Obesity in the workplace is a part of a growing national trend, one that is getting larger at an alarming rate. The cost of obesity in the workplace is in the billions of dollars every year, due to the ill health of millions of employees. Companies who struggle with this problem and take a pro-active stance toward it will be ahead of the curve, not only by saving money, but providing a healthier workplace environment for their employees.

What weight is considered obese? 

  •       Persons who are 30 – 40 pounds overweight are considered obese.
  •       Severe obesity is 60 pounds overweight.
  •       Morbidly obese being 100 lbs. over normal weight.
  •       Super obese is 200 plus pounds overweight.

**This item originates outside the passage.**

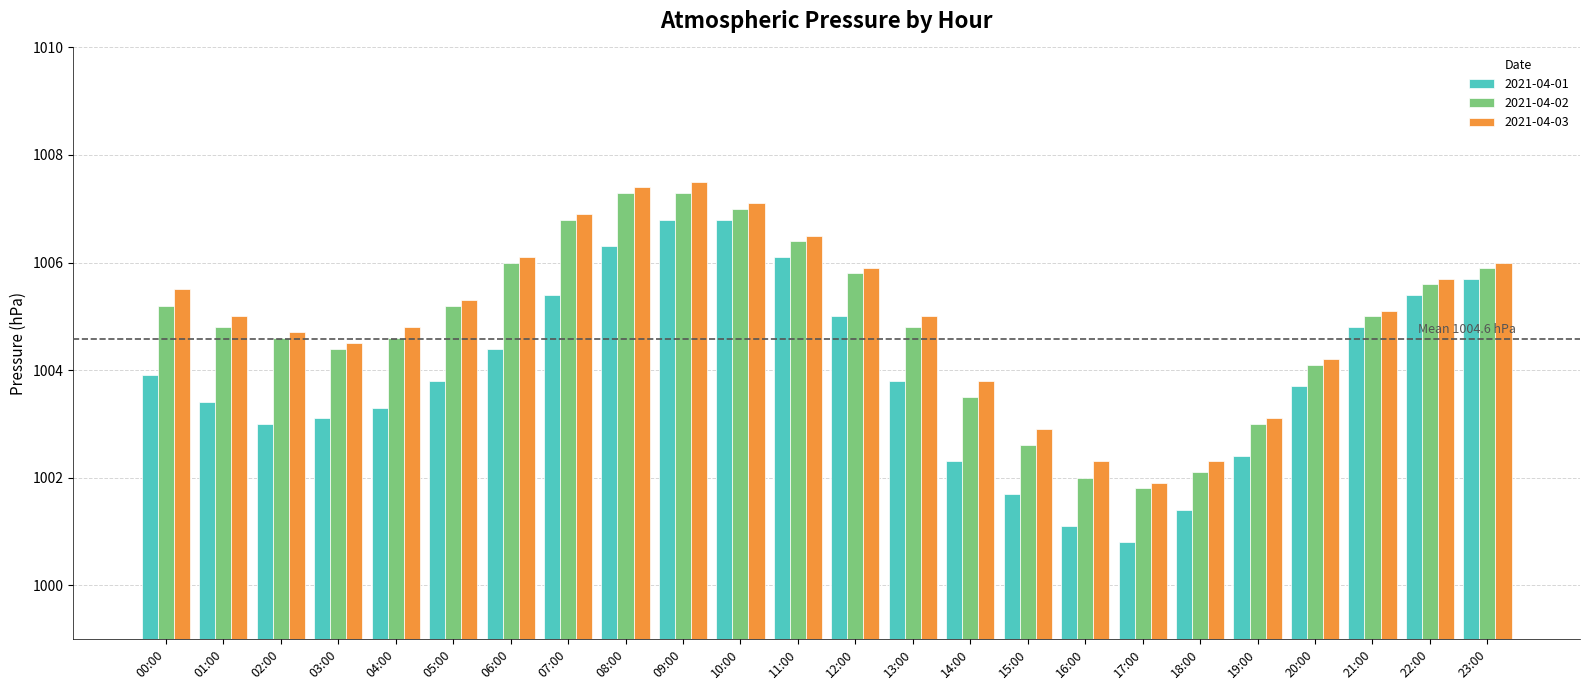

True or false: 2021-04-03 has a value of 1005.0 at 01:00.

True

These classifications aren’t flattering, causing many overweight persons to feel that they are discriminated against because of their weight.  Race, gender, age, disability, religion, and now obesity are reasons that persons may feel  discriminated against. 

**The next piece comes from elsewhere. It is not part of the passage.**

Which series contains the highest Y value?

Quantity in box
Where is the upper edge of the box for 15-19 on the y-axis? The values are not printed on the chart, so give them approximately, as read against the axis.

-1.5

There can be many reasons for being overweight.  Some are genetic, caused by certain health issues, or lack of exercise, and eating unhealthy foods.  This problem is going to continue if our schools don’t serve healthy foods and require physical education for youngsters.  It should be a given that kids “get out and play an hour a day.”  Parents should strive to start their families out with a healthy breakfast, and choose fruits and vegetables rather than fast food on a regular basis.  It’s a proven fact that there are more obese youngsters than in past generations.

Regardless, no one should be bullied, harassed, or humiliated because of their size.  People that are obese have a higher risk of heart disease, diabetes, arthritis, cancer, gall bladder disease, lung and breathing problems, and early death.  As of now, Michigan is the only state that declares discrimination of this sort as illegal.  There are no federal laws making it illegal.  Some cities do, though.  Through the Equal Employment Opportunity Commission and courts, persons diagnosed with morbid obesity may be seen as disabled, thereby possibly being protected under the Americans with Disabilities Amended Act of 2008.

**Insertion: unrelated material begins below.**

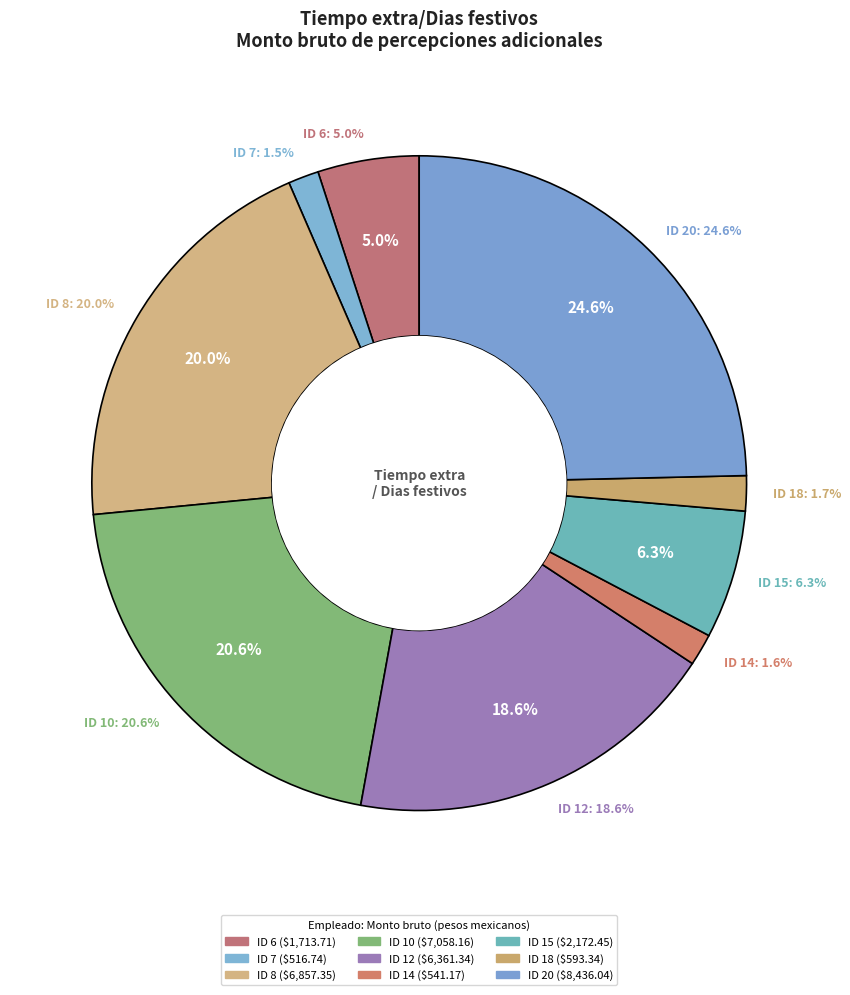

Is there any slice that represents more than half of the pie?

No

Companies can achieve having healthier and happier employees through weight-loss plans, employee wellness programs, and/or health club memberships.  Planning a better environment,  such as healthy snacks in vending machines, less fast foods in the cafeteria, and holding health fairs would be good for everyone.  The programs should not be targeted toward certain groups, in order to be nondiscriminatory, but to all employees, and those who wish to enroll may do so on a voluntary basis.  Start up a group walking program during lunch break. Wear a pedometer to see how  any steps you take in a work-day.  If it’s not very many, we need to step it up when we get home!  (The recommended number of daily steps is 10,000.)  You may be surprised at just how much  or little walking you actually do each day.   The Centers for Disease Control report that obesity can cause chronic health issues that equal twenty years of aging. 

Let’s start parking the car a little farther from work, walk up stairs rather than take an elevator, and encourage others to do the same.  If you have a friend or family member that is overweight, offer to go to a wellness center or take a daily walk with them.  Possibly, you can get them started on a healthy path, and reap the benefits, as well.